# [Supplied passage]
[Start of section]

Consortium To Share Ad Revenue From Stolen Stories 94
Hugh Pickens writes "Erick Schonfeld has an interesting story in TechCrunch about a consortium of publishers including Reuters, the Magazine Publishers of America, and Politico that plans to take a new approach towards the proliferation of splogs (spam blogs) and other sites which republish the entire feed of news sites and blogs, often without attribution or links. For any post or page which takes a full copy of a publisher's work, the Fair Syndication Consortium thinks the ad networks should pay a portion of the ad revenues being generated by those sites. Rather than go after these sites one at a time, the Fair Syndication Consortium wants to negotiate directly with the ad networks which serve ads on these sites: DoubleClick, Google's AdSense, and Yahoo. One precedent for this type of approach is YouTube's Content ID program, which splits revenues between YouTube and the media companies whose videos are being reused online. How would the ad networks know that the content in question belongs to the publisher? Attributor would keep track of it all and manage the requests for payment. The consortium is open to any publisher to join, including bloggers. It may not be the perfect solution but 'it is certainly better than sending out thousands of takedown notices' writes Schonfeld."
Is it so hard to (Score:3, Interesting)
make a crawler. Have it go through all the usual channels (digg/slashdot/all_the_major_aggregated_news sites/etc) comparing text of recent stories to what the linked-to websites list. Have it send DMCA notices automatically based on Who is information.

[End of section]

# [Problems and tasks]
1 - Answer these questions about the consortium story:
(a) Which ad networks does the consortium want to negotiate with directly?
(b) What program is given as a precedent for this approach?
(c) What would keep track of the content and manage the requests for payment?
2 - Return the stretch of the consortium story from "Is it so hard" through "Who is information.", word for word.

# [Source data]
[Start of section]

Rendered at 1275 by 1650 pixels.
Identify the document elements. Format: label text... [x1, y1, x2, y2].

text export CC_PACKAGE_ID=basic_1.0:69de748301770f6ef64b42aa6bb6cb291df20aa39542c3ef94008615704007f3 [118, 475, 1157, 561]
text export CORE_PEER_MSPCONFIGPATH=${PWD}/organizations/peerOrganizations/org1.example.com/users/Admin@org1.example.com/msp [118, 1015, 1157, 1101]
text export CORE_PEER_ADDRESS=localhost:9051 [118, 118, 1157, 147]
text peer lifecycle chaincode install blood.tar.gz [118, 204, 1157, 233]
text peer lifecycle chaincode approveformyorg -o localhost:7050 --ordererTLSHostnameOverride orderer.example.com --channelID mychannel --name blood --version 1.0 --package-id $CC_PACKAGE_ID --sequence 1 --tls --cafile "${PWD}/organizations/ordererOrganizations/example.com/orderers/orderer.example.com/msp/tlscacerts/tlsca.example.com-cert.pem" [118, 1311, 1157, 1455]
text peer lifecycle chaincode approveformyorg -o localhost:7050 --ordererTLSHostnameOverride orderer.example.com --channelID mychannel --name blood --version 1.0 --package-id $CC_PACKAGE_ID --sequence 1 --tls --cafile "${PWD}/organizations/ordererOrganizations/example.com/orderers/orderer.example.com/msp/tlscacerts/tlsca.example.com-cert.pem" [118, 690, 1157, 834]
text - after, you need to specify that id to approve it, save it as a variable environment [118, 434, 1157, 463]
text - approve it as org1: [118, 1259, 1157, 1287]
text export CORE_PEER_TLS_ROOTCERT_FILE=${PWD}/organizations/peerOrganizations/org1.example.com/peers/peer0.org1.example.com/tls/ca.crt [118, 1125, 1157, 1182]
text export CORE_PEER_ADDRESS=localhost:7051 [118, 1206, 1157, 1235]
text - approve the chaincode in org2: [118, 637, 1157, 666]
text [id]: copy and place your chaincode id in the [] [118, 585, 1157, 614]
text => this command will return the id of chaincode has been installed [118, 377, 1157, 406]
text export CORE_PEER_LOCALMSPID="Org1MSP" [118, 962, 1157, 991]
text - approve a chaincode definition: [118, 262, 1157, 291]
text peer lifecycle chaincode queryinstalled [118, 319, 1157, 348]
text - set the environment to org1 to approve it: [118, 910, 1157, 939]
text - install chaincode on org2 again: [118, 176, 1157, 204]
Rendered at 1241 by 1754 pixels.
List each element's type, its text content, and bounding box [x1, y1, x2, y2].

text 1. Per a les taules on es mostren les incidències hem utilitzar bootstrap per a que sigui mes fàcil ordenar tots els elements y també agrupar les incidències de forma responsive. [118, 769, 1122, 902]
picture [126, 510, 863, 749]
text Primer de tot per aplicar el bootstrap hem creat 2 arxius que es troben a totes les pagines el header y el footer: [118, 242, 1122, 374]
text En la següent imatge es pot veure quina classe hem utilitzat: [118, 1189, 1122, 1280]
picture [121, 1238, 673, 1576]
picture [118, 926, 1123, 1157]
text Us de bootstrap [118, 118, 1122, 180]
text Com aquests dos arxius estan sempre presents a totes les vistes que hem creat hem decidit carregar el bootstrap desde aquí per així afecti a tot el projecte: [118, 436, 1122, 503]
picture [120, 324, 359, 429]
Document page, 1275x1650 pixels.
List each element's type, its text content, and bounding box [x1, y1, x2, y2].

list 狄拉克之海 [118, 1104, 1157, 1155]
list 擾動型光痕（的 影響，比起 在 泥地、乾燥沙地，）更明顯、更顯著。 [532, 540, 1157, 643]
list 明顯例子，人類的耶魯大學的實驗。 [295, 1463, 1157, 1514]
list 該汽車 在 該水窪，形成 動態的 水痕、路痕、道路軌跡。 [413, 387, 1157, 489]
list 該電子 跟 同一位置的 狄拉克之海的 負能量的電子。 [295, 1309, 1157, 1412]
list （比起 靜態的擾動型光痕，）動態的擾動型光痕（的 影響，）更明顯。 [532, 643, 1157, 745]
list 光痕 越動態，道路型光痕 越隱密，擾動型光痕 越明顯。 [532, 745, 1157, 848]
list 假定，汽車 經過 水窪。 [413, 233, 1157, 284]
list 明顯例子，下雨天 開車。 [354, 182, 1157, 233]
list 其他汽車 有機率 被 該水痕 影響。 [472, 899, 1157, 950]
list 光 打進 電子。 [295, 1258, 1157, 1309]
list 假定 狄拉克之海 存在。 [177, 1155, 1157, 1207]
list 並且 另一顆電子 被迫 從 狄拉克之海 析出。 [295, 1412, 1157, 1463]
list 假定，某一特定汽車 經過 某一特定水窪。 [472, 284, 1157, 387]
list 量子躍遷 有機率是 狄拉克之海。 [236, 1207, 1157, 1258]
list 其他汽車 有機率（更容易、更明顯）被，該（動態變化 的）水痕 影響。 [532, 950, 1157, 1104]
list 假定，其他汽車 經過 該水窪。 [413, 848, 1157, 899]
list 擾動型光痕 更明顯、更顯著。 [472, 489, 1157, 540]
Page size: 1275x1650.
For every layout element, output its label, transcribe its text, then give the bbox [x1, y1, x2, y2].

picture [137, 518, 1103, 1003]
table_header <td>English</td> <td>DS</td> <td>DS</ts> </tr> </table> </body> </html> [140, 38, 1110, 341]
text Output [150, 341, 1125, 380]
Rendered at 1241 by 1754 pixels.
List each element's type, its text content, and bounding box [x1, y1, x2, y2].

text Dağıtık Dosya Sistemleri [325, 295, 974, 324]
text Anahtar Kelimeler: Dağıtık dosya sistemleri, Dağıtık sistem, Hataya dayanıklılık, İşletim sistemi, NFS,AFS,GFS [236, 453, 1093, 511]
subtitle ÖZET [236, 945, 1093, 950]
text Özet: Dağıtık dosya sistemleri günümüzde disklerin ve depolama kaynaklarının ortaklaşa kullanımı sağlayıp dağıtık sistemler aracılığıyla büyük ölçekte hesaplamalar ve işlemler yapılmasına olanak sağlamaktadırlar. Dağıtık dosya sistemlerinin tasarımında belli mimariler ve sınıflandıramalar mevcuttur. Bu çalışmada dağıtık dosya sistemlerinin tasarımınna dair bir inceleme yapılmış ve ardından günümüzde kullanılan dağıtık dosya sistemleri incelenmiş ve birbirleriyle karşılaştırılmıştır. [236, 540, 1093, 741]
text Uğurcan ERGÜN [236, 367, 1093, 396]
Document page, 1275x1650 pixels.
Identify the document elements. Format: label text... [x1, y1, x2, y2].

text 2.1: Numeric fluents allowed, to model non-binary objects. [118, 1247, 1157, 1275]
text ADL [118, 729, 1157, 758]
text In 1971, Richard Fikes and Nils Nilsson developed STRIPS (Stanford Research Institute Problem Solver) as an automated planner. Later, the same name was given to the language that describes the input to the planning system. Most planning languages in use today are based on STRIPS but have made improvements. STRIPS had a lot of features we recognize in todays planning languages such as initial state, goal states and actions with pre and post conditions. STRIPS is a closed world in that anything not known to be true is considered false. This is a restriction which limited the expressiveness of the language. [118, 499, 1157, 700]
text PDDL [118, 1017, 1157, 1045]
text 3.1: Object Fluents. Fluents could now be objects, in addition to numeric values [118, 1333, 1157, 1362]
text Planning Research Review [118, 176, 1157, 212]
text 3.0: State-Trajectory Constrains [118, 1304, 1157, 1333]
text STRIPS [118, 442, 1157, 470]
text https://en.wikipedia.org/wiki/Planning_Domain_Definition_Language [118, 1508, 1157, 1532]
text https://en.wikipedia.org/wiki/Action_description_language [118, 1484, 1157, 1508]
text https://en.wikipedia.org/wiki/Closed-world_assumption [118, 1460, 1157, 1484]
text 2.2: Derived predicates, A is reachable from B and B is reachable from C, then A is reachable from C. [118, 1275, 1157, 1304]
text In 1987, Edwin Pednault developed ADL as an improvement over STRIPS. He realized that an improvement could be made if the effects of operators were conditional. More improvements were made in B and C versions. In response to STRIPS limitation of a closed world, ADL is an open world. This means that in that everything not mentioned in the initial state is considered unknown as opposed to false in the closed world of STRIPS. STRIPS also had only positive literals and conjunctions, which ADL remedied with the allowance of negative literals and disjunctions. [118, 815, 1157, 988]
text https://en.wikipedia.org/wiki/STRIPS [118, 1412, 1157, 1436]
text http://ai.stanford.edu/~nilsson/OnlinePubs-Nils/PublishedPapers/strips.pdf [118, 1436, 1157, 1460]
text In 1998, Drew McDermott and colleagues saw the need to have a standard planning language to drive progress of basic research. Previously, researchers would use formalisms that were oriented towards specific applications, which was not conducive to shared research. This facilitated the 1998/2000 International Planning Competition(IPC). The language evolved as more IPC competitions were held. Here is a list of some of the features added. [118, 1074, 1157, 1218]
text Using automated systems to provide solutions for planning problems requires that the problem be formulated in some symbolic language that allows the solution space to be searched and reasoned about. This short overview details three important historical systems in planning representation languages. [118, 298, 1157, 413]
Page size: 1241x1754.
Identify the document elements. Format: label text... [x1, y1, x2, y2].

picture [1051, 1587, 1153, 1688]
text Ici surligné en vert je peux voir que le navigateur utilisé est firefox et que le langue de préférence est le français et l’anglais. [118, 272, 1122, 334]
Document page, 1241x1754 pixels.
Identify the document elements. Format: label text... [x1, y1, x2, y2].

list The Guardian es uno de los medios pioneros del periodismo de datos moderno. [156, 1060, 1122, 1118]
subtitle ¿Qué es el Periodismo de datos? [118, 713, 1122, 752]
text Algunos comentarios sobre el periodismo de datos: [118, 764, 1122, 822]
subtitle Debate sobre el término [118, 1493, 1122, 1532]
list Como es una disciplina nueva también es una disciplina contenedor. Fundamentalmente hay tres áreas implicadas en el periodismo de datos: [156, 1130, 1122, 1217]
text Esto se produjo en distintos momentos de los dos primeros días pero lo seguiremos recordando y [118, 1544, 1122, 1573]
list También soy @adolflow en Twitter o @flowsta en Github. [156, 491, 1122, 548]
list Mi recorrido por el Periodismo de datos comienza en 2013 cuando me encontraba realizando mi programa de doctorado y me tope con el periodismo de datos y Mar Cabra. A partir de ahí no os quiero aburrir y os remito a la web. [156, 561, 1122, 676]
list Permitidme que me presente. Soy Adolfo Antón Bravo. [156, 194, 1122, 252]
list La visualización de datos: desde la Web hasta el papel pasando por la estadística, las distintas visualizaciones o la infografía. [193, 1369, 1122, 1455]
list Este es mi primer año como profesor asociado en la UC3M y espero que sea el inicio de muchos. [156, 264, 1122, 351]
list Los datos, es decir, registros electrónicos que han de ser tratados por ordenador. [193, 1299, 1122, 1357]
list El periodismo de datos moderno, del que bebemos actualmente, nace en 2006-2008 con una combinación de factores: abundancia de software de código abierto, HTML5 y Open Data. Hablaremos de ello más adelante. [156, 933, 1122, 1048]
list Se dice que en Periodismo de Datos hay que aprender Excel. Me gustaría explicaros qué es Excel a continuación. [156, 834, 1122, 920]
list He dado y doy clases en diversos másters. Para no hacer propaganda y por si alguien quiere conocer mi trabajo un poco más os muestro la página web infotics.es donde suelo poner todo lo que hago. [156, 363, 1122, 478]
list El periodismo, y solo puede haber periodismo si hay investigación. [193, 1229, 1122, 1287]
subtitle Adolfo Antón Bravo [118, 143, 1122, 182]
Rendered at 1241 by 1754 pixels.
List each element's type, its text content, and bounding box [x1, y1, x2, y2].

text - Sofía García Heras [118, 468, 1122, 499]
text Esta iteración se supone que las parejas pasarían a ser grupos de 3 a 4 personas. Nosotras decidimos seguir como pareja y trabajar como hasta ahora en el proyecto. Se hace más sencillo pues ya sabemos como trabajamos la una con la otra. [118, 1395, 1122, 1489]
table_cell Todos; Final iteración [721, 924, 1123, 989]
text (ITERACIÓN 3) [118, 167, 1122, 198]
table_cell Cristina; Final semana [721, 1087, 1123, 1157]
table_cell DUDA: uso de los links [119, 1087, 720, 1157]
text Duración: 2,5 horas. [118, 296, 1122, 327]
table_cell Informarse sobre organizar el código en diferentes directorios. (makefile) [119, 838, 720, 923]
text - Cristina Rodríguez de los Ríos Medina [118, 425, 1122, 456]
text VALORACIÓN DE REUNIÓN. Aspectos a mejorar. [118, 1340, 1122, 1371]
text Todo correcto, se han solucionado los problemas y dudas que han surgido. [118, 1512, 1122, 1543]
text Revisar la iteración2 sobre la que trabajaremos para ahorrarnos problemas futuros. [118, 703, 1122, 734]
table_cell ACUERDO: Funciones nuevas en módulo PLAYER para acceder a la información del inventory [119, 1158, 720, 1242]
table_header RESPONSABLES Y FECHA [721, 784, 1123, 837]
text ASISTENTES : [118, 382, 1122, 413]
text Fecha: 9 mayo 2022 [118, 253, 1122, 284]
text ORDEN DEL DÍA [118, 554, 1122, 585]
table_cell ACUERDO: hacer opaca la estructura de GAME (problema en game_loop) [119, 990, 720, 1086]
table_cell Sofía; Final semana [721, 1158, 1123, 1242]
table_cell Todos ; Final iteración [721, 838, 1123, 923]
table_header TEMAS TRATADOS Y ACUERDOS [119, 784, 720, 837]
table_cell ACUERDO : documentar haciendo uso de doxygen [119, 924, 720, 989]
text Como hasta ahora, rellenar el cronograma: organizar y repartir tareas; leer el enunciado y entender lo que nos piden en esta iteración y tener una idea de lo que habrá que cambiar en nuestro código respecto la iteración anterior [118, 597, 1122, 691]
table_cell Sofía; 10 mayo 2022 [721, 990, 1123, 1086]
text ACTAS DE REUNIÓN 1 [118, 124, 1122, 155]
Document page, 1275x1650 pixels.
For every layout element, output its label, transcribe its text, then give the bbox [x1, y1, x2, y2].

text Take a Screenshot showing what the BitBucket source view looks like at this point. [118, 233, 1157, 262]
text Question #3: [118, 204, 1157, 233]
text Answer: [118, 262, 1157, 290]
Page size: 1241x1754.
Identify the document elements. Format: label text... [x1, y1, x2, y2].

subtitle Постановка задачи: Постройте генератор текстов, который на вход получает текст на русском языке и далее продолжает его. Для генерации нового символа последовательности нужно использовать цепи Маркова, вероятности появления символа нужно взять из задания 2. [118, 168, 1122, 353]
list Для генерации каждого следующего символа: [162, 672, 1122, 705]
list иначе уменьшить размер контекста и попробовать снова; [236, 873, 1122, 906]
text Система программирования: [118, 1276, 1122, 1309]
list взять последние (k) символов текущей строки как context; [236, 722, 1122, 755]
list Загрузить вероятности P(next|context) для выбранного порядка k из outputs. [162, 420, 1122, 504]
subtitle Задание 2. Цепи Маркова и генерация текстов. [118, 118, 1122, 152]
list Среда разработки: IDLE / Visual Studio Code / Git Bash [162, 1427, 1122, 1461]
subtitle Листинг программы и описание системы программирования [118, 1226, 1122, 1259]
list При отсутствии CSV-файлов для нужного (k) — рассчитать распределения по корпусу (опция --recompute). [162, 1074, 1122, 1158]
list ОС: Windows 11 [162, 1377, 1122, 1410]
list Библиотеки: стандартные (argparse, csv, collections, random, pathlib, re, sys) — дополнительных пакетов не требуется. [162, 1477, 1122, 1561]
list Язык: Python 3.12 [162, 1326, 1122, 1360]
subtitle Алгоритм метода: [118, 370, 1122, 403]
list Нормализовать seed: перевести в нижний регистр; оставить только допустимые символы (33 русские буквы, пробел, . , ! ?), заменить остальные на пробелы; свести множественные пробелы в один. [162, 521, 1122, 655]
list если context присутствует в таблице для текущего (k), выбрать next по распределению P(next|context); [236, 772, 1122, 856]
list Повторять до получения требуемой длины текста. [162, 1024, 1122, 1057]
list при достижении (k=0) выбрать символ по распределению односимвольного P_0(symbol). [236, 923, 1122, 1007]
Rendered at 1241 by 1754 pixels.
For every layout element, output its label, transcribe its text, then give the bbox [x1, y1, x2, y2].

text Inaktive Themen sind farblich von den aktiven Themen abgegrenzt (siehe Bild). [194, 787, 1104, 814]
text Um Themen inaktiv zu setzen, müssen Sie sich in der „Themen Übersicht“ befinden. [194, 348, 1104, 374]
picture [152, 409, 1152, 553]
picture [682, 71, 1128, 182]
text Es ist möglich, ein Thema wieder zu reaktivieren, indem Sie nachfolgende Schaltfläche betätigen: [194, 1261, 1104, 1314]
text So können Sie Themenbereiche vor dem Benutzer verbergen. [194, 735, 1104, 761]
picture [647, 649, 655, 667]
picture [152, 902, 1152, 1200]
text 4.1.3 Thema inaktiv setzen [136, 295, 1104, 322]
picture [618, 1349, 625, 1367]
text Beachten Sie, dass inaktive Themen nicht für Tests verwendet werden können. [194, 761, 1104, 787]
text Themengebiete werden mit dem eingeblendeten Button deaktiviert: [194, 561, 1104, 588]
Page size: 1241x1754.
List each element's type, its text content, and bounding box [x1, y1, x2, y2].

[End of section]

# [Task-by-task solutions]
1 -
(a) DoubleClick, Google's AdSense, and Yahoo.
(b) YouTube's Content ID program.
(c) Attributor.

2 -
Is it so hard to (Score:3, Interesting)
make a crawler. Have it go through all the usual channels (digg/slashdot/all_the_major_aggregated_news sites/etc) comparing text of recent stories to what the linked-to websites list. Have it send DMCA notices automatically based on Who is information.